Text block:
>>>>

A month ago I finished Charlotte Brontë’s vastly underrated first novel The Professor, which she completed at 31 but could never get published; her husband Arthur Bell Nichols finally got it out two years after her death, in 1857.
This week I happened to pick up Aldous Huxley’s first, Crome Yellow (1921), which he published at 27. It is just as forgotten and just as brilliant, and the critics have been just as wrong about both.
Each is dense with learning, psychological insight, and piercing characterization. (Each taught me several new words—indurated comes to mind in Brontë, pullulation in Huxley. At least 5% of The Professor is in French.) Both fell out of favor in part due to the facile charge of plotlessness—as if all the talking and thinking and feeling at work in them were not forms of action. Both feature intelligent men in their twenties who take a special interest in language and, of course, fall in love. And both partake of the satirical, but not relentlessly so; the authors clearly see something of themselves in their protagonists, though even they are not spared. I winced in self-recognition at several moments in each.
Brontë’s prose is purpler, more earnest and romantic: it frequently climbs to high and impassioned registers, but never loses contact with its undertone of intelligence. Writing on the other side of the Great War, Huxley, of course, would blush at such rapturous profusion, though I’d like to think he would admire its freshness. He is instead tersely witty, more straightforwardly and charmingly comic, at times virtually slapstick. (Chapter 1 ends, “He would take them by surprise.” Chapter 2 begins, “He took nobody by surprise; there was nobody to take.” [I’m not sure there’s a six-word sentence anywhere in Brontë.] In probably the funniest scene in the novel, our hero waxes romantic and at length about the beauty of the word carminative, only to have his ego—quite aptly—deflated, when he finally learns what it means. It is the most alembicated fart joke that has ever been told.) His monikers evoke Saki and Wodehouse: there is a Priscilla Whimbush, a Mr. Barbecue-Smith. But most of his humor operates quietly, by the irony of rhythm and understatement—as tight-lipped and corseted as the aristocrats he spoofs. The joke is all the richer because we are proud to have noticed it.

<<<<

Continue the essay comparing Brontë's The Professor with Huxley's Crome Yellow, starting right after its last sentence. The data that comes next has no connection to the essay.

Data provided:
>>>>

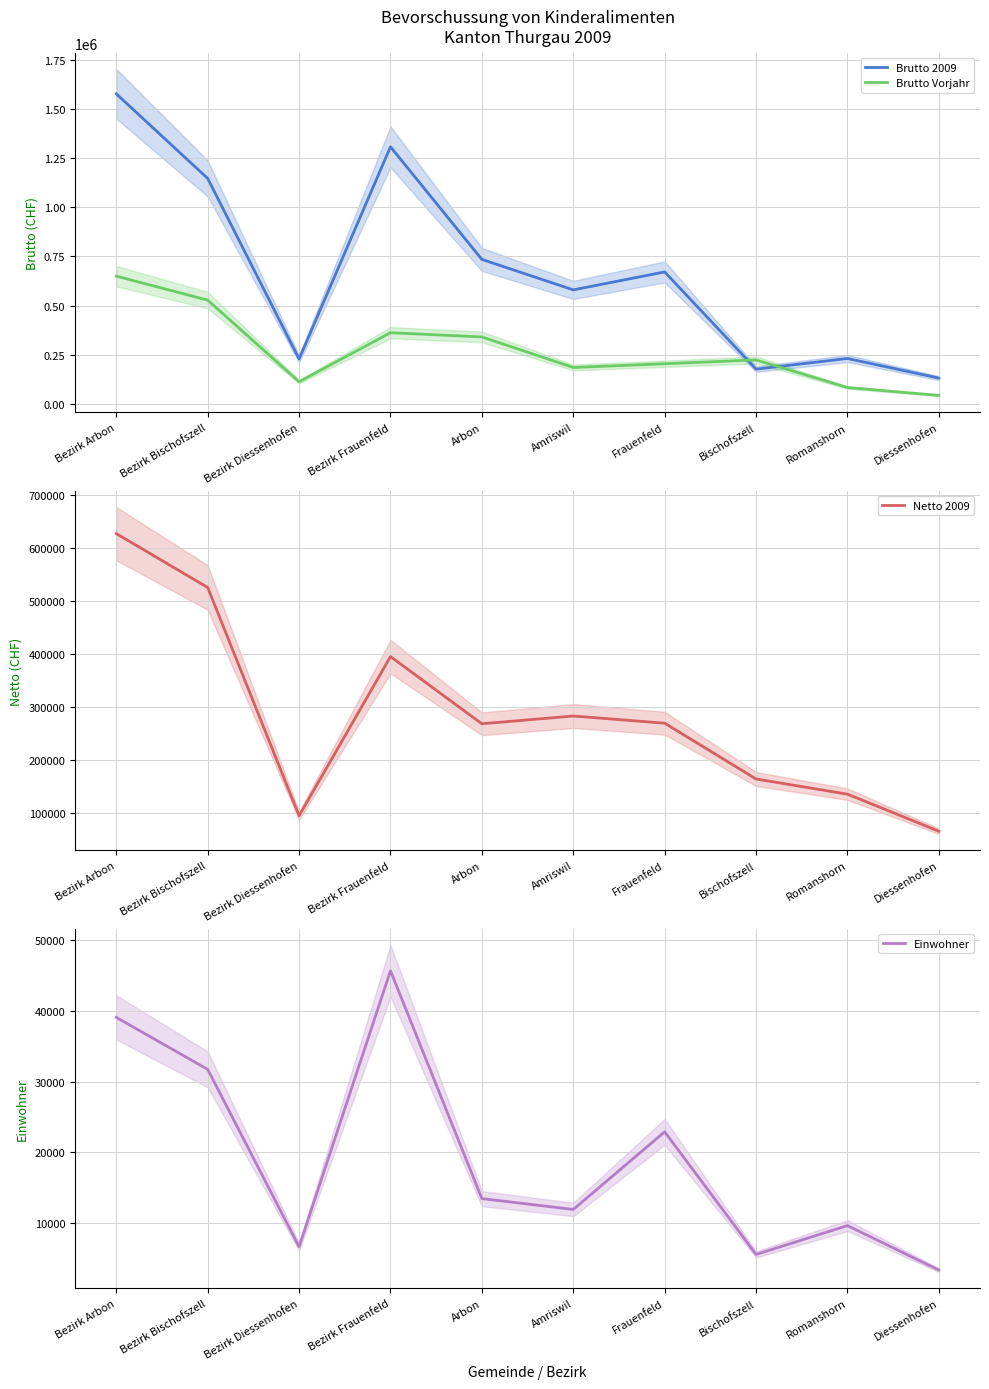

How many interior local valleys does the Netto 2009 series have?

2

<<<<

Answer below:
An unsigned review in the Times Literary Supplement, November 10, 1921, reprinted in Aldous Huxley: The Critical Heritage, edited by Donald Watt:
“I am tired of seeing the human mind bogged in a social plenum; I prefer to paint it in a vacuum, freely and sportively bombinating.” The plan was ascribed to a fabulous author in Crome Yellow, by Mr. Aldous Huxley. A vacuum is suggested by the rarefied seclusion of his fantastic coutnry house, where a small group of human beings reveal their amusingly simplified traits. But the void is, judiciously, not quite complete. The tone of Mr. Huxley’s story matches the title and the covers; it is a rich, full yellow, which suggests the exhilarating glow of summer and the answering temperature of mind. In this atmosphere the characters bombinate, so far as the heat allows. On the high towers of Crome by starlight (Mr. Huxley will explain in whimsical fashion why they were so absurdly tall), in the cool shadows of the granary, along the deep yew alleys by the swimming pool, the transitory action passes; while the things that are not done (so often more important than those that are) bubble in the mind, betray themselves in spontaneous gestures, or float down the stream of talk.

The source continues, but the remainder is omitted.